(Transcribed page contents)
______________________________

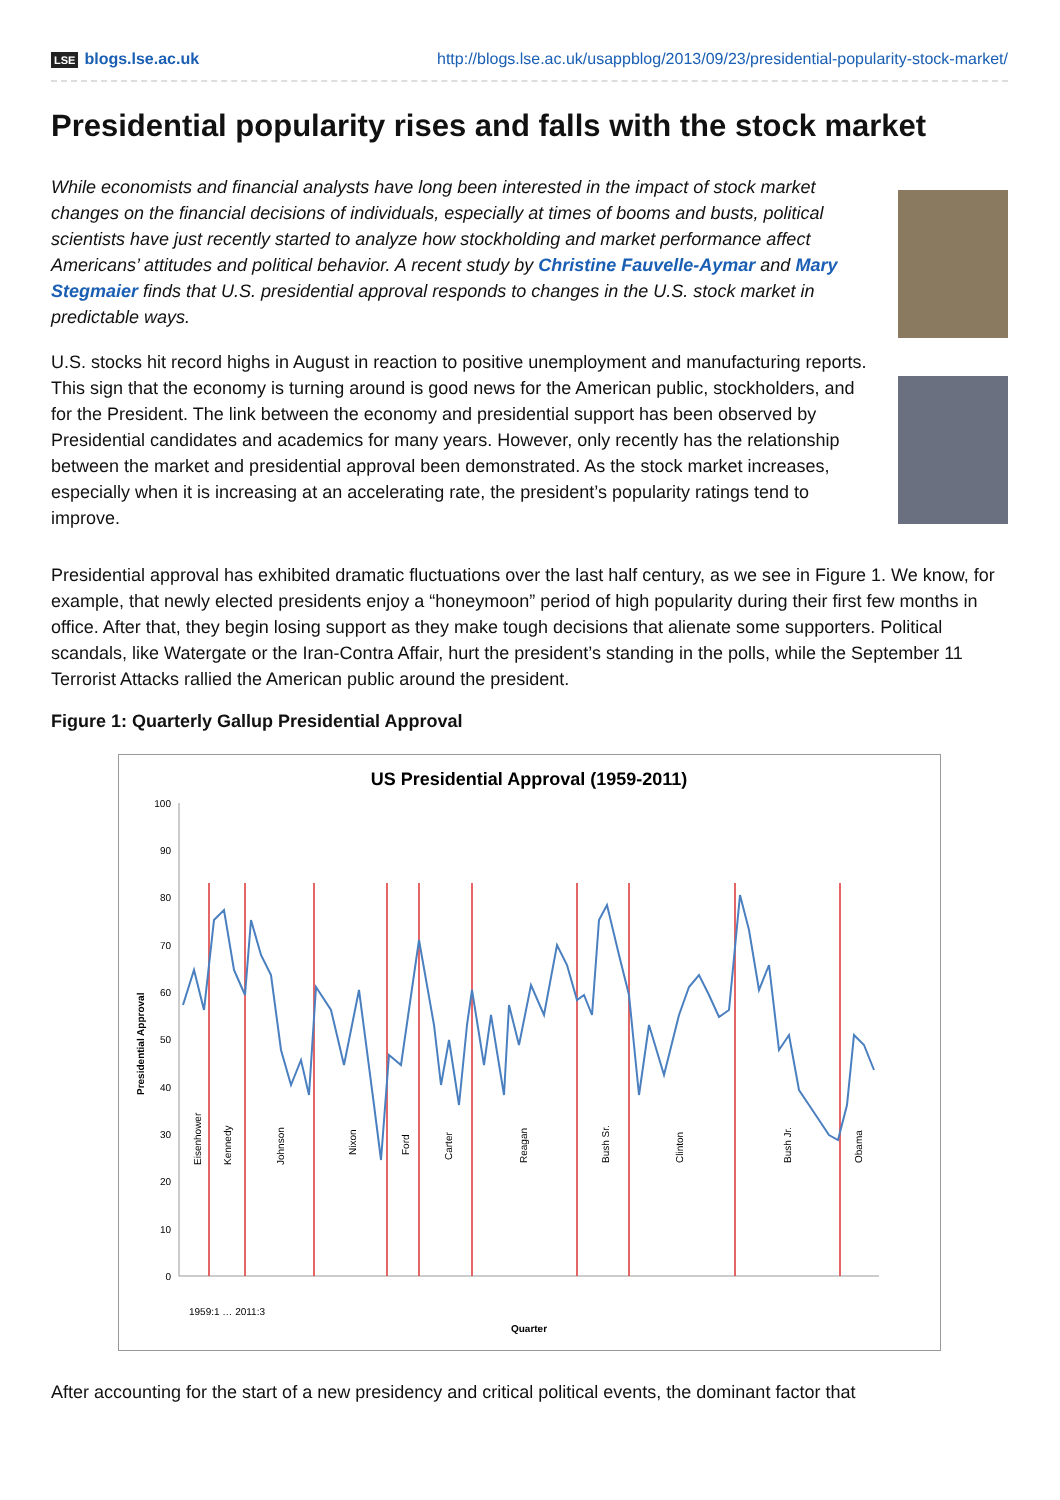LSE blogs.lse.ac.uk http://blogs.lse.ac.uk/usappblog/2013/09/23/presidential-popularity-stock-market/
Presidential popularity rises and falls with the stock market
While economists and financial analysts have long been interested in the impact of stock market changes on the financial decisions of individuals, especially at times of booms and busts, political scientists have just recently started to analyze how stockholding and market performance affect Americans’ attitudes and political behavior. A recent study by Christine Fauvelle-Aymar and Mary Stegmaier finds that U.S. presidential approval responds to changes in the U.S. stock market in predictable ways.
U.S. stocks hit record highs in August in reaction to positive unemployment and manufacturing reports. This sign that the economy is turning around is good news for the American public, stockholders, and for the President. The link between the economy and presidential support has been observed by Presidential candidates and academics for many years. However, only recently has the relationship between the market and presidential approval been demonstrated. As the stock market increases, especially when it is increasing at an accelerating rate, the president’s popularity ratings tend to improve.
Presidential approval has exhibited dramatic fluctuations over the last half century, as we see in Figure 1. We know, for example, that newly elected presidents enjoy a “honeymoon” period of high popularity during their first few months in office. After that, they begin losing support as they make tough decisions that alienate some supporters. Political scandals, like Watergate or the Iran-Contra Affair, hurt the president’s standing in the polls, while the September 11 Terrorist Attacks rallied the American public around the president.
Figure 1: Quarterly Gallup Presidential Approval
US Presidential Approval (1959-2011)
100
90
80
70
60
50
40
30
20
10
0
Eisenhower
Kennedy
Johnson
Nixon
Ford
Carter
Reagan
Bush Sr.
Clinton
Bush Jr.
Obama
Presidential Approval
Quarter
1959:1 … 2011:3
After accounting for the start of a new presidency and critical political events, the dominant factor that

______________________________

→ REQUIRED ACTION
Retype all the data exactly, please, without pictures.

→ RESPONSE BELOW
LSE blogs.lse.ac.uk http://blogs.lse.ac.uk/usappblog/2013/09/23/presidential-popularity-stock-market/
Presidential popularity rises and falls with the stock market
While economists and financial analysts have long been interested in the impact of stock market changes on the financial decisions of individuals, especially at times of booms and busts, political scientists have just recently started to analyze how stockholding and market performance affect Americans’ attitudes and political behavior. A recent study by Christine Fauvelle-Aymar and Mary Stegmaier finds that U.S. presidential approval responds to changes in the U.S. stock market in predictable ways.
U.S. stocks hit record highs in August in reaction to positive unemployment and manufacturing reports. This sign that the economy is turning around is good news for the American public, stockholders, and for the President. The link between the economy and presidential support has been observed by Presidential candidates and academics for many years. However, only recently has the relationship between the market and presidential approval been demonstrated. As the stock market increases, especially when it is increasing at an accelerating rate, the president’s popularity ratings tend to improve.
Presidential approval has exhibited dramatic fluctuations over the last half century, as we see in Figure 1. We know, for example, that newly elected presidents enjoy a “honeymoon” period of high popularity during their first few months in office. After that, they begin losing support as they make tough decisions that alienate some supporters. Political scandals, like Watergate or the Iran-Contra Affair, hurt the president’s standing in the polls, while the September 11 Terrorist Attacks rallied the American public around the president.
Figure 1: Quarterly Gallup Presidential Approval
US Presidential Approval (1959-2011)
100
90
80
70
60
50
40
30
20
10
0
Eisenhower
Kennedy
Johnson
Nixon
Ford
Carter
Reagan
Bush Sr.
Clinton
Bush Jr.
Obama
Presidential Approval
Quarter
1959:1 … 2011:3
After accounting for the start of a new presidency and critical political events, the dominant factor that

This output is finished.